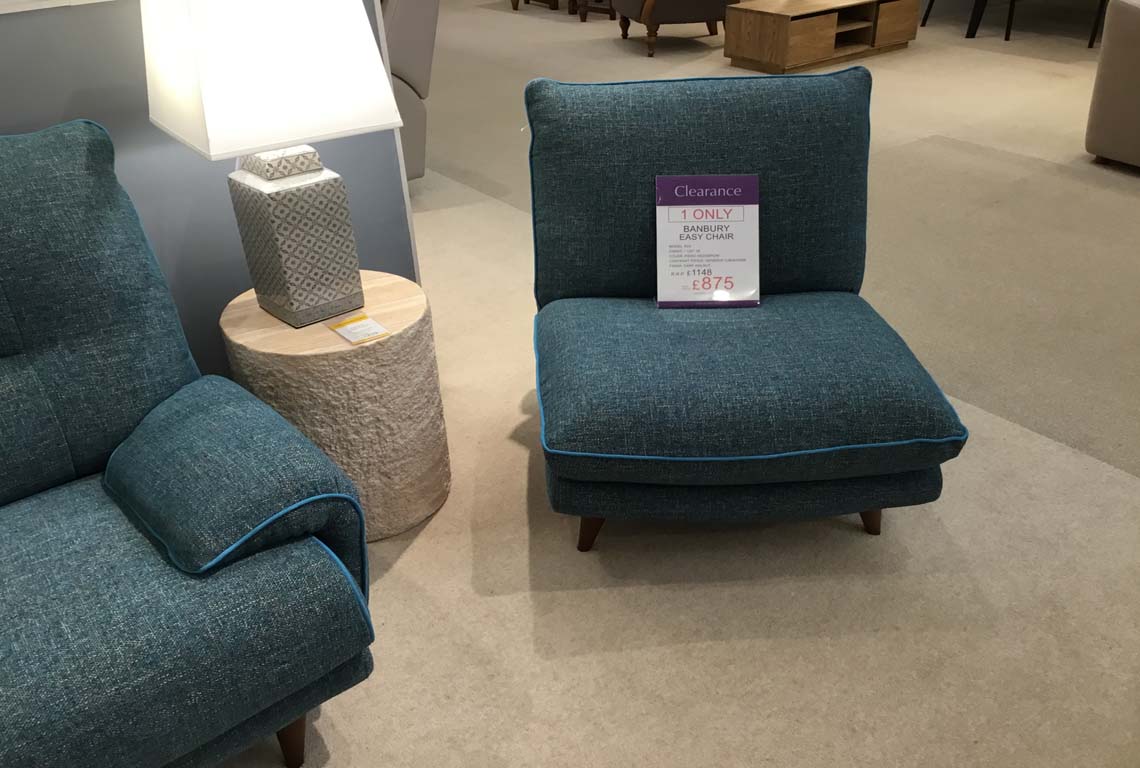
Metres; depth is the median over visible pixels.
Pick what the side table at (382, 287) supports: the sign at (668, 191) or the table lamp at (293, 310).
the table lamp at (293, 310)
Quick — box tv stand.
[722,0,922,74]
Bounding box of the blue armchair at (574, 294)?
[521,72,967,552]
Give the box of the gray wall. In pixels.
[0,0,420,389]
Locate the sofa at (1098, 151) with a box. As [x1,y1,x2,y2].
[1085,0,1139,170]
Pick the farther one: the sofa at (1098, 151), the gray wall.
the sofa at (1098, 151)
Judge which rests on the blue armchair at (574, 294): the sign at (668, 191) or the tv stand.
the sign at (668, 191)
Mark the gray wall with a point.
(228, 202)
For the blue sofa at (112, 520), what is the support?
on the carpet floor
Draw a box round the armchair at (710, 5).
[613,0,733,57]
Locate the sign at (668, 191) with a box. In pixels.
[654,174,759,307]
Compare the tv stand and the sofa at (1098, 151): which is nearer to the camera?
the sofa at (1098, 151)
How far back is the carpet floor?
2.11 m
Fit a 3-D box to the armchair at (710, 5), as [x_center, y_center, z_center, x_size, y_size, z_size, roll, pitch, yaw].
[0.718,-2.731,6.392,0.795,0.897,0.843,-11,31,-14]
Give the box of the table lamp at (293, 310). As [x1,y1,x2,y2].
[140,0,406,329]
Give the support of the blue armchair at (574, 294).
on the carpet floor
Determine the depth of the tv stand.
5.83 m
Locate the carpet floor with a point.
(402, 569)
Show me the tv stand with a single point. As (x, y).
(799, 50)
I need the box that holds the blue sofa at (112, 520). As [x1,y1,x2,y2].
[0,121,374,767]
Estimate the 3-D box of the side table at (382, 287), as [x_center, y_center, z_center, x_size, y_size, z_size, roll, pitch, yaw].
[-0.501,0.021,2.173,0.434,0.487,0.436,-23,36,-31]
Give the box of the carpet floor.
[226,0,1139,765]
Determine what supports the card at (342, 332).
on the side table at (382, 287)
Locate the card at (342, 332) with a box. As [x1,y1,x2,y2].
[326,312,389,345]
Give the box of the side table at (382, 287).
[219,270,451,544]
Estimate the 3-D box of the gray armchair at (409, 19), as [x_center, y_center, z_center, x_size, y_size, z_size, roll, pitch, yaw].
[-1.110,-1.297,3.975,0.953,0.963,0.982,-23,36,-31]
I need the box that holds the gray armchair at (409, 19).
[381,0,439,181]

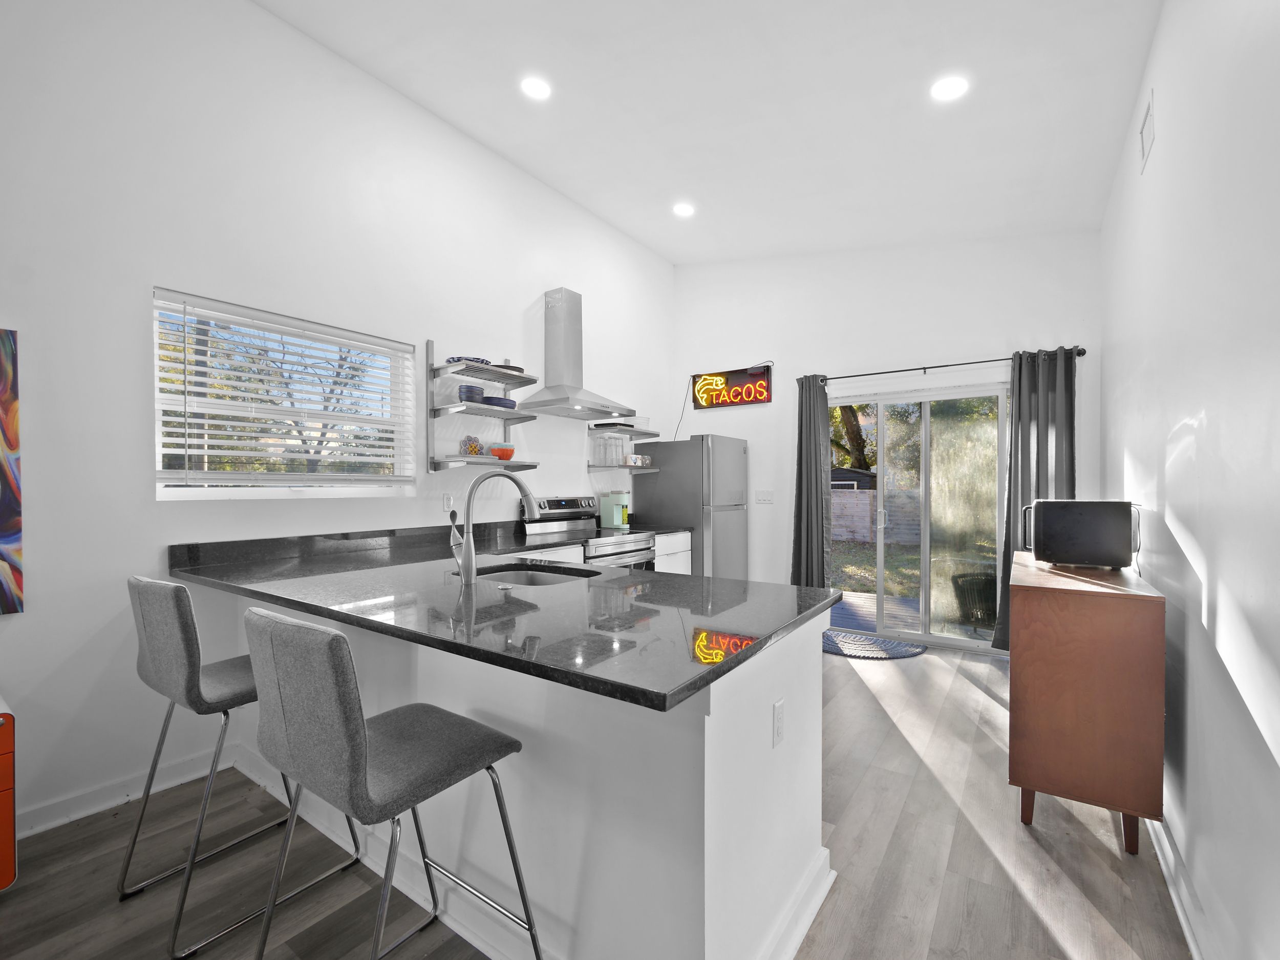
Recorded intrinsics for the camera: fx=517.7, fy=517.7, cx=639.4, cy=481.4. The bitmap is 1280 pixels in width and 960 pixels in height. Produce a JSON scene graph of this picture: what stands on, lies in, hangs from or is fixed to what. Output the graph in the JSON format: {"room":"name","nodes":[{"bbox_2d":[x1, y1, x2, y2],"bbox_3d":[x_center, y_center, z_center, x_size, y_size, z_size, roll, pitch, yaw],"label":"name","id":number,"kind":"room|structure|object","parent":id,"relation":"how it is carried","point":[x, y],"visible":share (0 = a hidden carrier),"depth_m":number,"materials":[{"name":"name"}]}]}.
{"room":"kitchen","nodes":[
{"label":"kitchen","id":0,"kind":"room"},
{"bbox_2d":[0,0,674,848],"bbox_3d":[-2.006,-0.674,2.450,0.170,3.983,8.311,0,1,35],"label":"left wall","id":1,"kind":"structure","parent":0,"point":[14,627],"depth_m":2.36,"materials":[{"name":"white paint"}]},
{"bbox_2d":[0,328,24,613],"bbox_3d":[-2.560,-0.035,1.590,0.035,1.035,0.857,0,1,35],"label":"painting","id":2,"kind":"object","parent":1,"relation":"attached to","point":[3,512],"visible":1,"depth_m":1.91,"materials":[{"name":"multicoloured"}]},
{"bbox_2d":[14,744,235,837],"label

▶ **Exercise**
Here the job is to quote the lines from the one with "Give the box of the carpet floor." through the end of the material, both included, exactly; please skip the pictures.

▶ **Task output**
Give the box of the carpet floor.
[226,0,1139,765]
Determine what supports the card at (342, 332).
on the side table at (382, 287)
Locate the card at (342, 332) with a box. As [x1,y1,x2,y2].
[326,312,389,345]
Give the box of the side table at (382, 287).
[219,270,451,544]
Estimate the 3-D box of the gray armchair at (409, 19), as [x_center, y_center, z_center, x_size, y_size, z_size, roll, pitch, yaw].
[-1.110,-1.297,3.975,0.953,0.963,0.982,-23,36,-31]
I need the box that holds the gray armchair at (409, 19).
[381,0,439,181]

Recorded intrinsics for the camera: fx=517.7, fy=517.7, cx=639.4, cy=481.4. The bitmap is 1280 pixels in width and 960 pixels in height. Produce a JSON scene graph of this picture: what stands on, lies in, hangs from or is fixed to what. Output the graph in the JSON format: {"room":"name","nodes":[{"bbox_2d":[x1, y1, x2, y2],"bbox_3d":[x_center, y_center, z_center, x_size, y_size, z_size, roll, pitch, yaw],"label":"name","id":number,"kind":"room|structure|object","parent":id,"relation":"how it is carried","point":[x, y],"visible":share (0 = a hidden carrier),"depth_m":number,"materials":[{"name":"name"}]}]}.
{"room":"kitchen","nodes":[
{"label":"kitchen","id":0,"kind":"room"},
{"bbox_2d":[0,0,674,848],"bbox_3d":[-2.006,-0.674,2.450,0.170,3.983,8.311,0,1,35],"label":"left wall","id":1,"kind":"structure","parent":0,"point":[14,627],"depth_m":2.36,"materials":[{"name":"white paint"}]},
{"bbox_2d":[0,328,24,613],"bbox_3d":[-2.560,-0.035,1.590,0.035,1.035,0.857,0,1,35],"label":"painting","id":2,"kind":"object","parent":1,"relation":"attached to","point":[3,512],"visible":1,"depth_m":1.91,"materials":[{"name":"multicoloured"}]},
{"bbox_2d":[14,744,235,837],"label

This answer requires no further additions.